My Favorite war est un film d’animation autobiographique qui raconte l’enfance et l’adolescence de sa réalisatrice, Ilze Burkovska-Jacobsen, qui est née et a grandi en Lettonie derrière le rideau de fer.
Comme tous les enfants du même âge, elle a été endoctrinée par le régime soviétique et obligée de communier dans la mémoire de la Seconde guerre mondiale, sa « guerre favorite », durant laquelle l’Armée rouge, apprend-elle, s’est vaillamment sacrifiée face à l’envahisseur nazi. La jeune Ilze découvre peu à peu une vérité moins manichéenne, notamment dans le « réduit de Courlande » où les forces allemandes et soviétiques ont manifesté une barbarie aussi sauvages l’une que l’autre, au détriment des civils lettons, jusqu’à l’armistice de 1945.
Ilze doit supporter le joug soviétique. Il lui faut déjouer la vigilance des militaires pour aller avec ses parents jusqu’à la mer, pourtant située à quelques kilomètres à peine, qui était interdite d’accès aux Lettons de peur qu’ils prennent le large. Elle doit supporter la pénurie et les longues files d’attente devant les magasins d’alimentation. Son grand-père, un peintre enthousiaste, disparaît mystérieusement : Ilze apprend qu’il a été déporté en Sibérie. On lui apprend à se taire, à cacher ses opinions, à mentir (on pense au formidable travail d’histoire orale de Orlando Figes sur les Russes sous Staline intitulé de façon éclairante Les Chuchoteurs).
Manque peut-être dans ce film stupidement anglophone une dimension pourtant centrale dans la vie des Lettons durant l’occupation : la pratique clandestine de la langue lettone, en violation des consignes soviétiques, et son utilisation comme un marqueur politique.
La réalisatrice raconte comment, alors qu’elle achevait son adolescence, la Lettonie s’est libérée du joug de l’occupant. Des images d’archives montrent l’espoir de libéralisation qu’a fait naître Gorbatchev et l’incroyable chaîne humaine qui s’est constituée en août 1989 à travers les trois Etats baltes, prémisses de l’indépendance proclamée un an plus tard après le putsch conservateur qui avait failli le renverser.
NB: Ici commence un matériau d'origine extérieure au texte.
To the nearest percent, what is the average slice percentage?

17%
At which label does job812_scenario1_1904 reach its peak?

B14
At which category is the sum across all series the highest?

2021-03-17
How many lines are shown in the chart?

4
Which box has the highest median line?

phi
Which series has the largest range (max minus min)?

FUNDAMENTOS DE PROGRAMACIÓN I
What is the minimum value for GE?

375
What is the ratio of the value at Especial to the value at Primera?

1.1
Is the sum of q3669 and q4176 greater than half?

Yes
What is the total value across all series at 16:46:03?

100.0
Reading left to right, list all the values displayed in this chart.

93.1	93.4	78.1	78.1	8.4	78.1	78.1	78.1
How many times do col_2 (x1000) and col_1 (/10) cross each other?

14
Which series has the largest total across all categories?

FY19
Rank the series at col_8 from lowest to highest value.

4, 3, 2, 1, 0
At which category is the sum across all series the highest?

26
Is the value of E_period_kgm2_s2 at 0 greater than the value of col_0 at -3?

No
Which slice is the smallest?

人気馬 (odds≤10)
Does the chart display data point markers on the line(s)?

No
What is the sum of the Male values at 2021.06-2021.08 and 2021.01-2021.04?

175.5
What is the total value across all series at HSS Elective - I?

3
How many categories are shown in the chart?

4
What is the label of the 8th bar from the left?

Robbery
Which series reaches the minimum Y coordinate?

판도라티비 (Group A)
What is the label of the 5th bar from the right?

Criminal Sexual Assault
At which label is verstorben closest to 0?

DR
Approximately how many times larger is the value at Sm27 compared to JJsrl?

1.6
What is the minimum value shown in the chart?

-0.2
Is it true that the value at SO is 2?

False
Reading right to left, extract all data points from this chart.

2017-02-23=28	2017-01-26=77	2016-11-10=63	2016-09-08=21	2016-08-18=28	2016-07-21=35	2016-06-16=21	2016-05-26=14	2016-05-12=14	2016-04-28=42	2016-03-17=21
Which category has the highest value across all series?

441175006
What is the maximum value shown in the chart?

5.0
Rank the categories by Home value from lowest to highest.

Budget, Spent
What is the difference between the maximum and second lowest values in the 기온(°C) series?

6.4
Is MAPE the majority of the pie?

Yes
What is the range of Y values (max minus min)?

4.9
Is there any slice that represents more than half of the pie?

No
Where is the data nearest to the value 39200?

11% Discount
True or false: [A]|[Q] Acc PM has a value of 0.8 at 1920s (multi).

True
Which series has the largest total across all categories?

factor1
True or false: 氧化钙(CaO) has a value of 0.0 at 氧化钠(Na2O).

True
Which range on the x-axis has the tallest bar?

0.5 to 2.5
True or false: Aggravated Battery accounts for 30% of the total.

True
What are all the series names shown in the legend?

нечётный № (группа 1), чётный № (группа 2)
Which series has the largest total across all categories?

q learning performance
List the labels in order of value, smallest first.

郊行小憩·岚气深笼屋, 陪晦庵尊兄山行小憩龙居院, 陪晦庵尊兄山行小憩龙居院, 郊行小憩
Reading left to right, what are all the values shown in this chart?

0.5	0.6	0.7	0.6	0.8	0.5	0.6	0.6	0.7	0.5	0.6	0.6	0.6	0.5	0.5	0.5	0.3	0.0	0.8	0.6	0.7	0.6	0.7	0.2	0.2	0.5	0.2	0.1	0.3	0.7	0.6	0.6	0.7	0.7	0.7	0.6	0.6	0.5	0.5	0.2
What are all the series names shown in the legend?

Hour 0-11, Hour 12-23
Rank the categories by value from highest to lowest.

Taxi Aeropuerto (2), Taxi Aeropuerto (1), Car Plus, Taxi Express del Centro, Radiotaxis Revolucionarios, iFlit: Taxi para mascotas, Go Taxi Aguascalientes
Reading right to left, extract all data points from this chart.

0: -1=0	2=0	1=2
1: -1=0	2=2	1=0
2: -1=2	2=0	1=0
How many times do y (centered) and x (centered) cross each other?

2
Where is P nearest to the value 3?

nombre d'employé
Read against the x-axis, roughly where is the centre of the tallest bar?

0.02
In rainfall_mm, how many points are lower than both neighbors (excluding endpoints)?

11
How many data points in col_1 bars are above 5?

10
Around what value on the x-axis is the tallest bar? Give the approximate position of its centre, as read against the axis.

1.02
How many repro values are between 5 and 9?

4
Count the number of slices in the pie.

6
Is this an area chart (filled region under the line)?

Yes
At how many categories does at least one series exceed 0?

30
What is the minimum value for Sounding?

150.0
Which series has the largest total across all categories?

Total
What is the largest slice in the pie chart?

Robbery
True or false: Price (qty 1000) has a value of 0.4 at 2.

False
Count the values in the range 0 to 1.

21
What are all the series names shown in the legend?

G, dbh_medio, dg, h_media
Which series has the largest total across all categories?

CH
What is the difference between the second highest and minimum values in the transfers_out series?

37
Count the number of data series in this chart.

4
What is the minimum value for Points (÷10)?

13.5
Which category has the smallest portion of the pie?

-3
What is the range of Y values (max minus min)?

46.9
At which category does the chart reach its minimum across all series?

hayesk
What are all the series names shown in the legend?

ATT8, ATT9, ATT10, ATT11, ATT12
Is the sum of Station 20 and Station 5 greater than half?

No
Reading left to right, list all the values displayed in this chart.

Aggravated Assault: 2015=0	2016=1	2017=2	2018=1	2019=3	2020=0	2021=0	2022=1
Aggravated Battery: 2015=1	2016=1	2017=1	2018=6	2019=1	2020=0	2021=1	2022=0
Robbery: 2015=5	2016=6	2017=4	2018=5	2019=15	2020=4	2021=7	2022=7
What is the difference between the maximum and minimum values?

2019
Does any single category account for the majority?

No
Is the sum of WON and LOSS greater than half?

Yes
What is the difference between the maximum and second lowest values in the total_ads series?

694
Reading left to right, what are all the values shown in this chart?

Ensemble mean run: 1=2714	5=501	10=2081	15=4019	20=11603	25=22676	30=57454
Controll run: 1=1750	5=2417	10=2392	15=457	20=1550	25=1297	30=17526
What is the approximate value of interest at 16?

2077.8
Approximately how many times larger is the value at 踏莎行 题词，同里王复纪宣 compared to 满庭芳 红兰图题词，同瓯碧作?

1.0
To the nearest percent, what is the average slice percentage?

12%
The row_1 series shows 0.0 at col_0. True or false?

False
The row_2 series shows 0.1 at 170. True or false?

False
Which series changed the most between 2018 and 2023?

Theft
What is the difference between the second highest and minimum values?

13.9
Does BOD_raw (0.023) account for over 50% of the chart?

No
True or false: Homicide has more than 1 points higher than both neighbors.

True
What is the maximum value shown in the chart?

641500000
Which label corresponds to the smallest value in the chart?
Bien sûr, My favorite War intéressera au premier chef les spectateurs intéressés par la Lettonie, par les Pays baltes et par toutes les ex-Républiques soviétiques dont les habitants ont grandi sous occupation étrangère avant de recouvrer leur indépendance. Mais ce film d’animation dont l’alternance de prises réelles et de dessins rappelle la construction si novatrice de Valse avec Bachir touche à l’universel en montrant l’éveil de la conscience politique d’une jeune femme et son émancipation.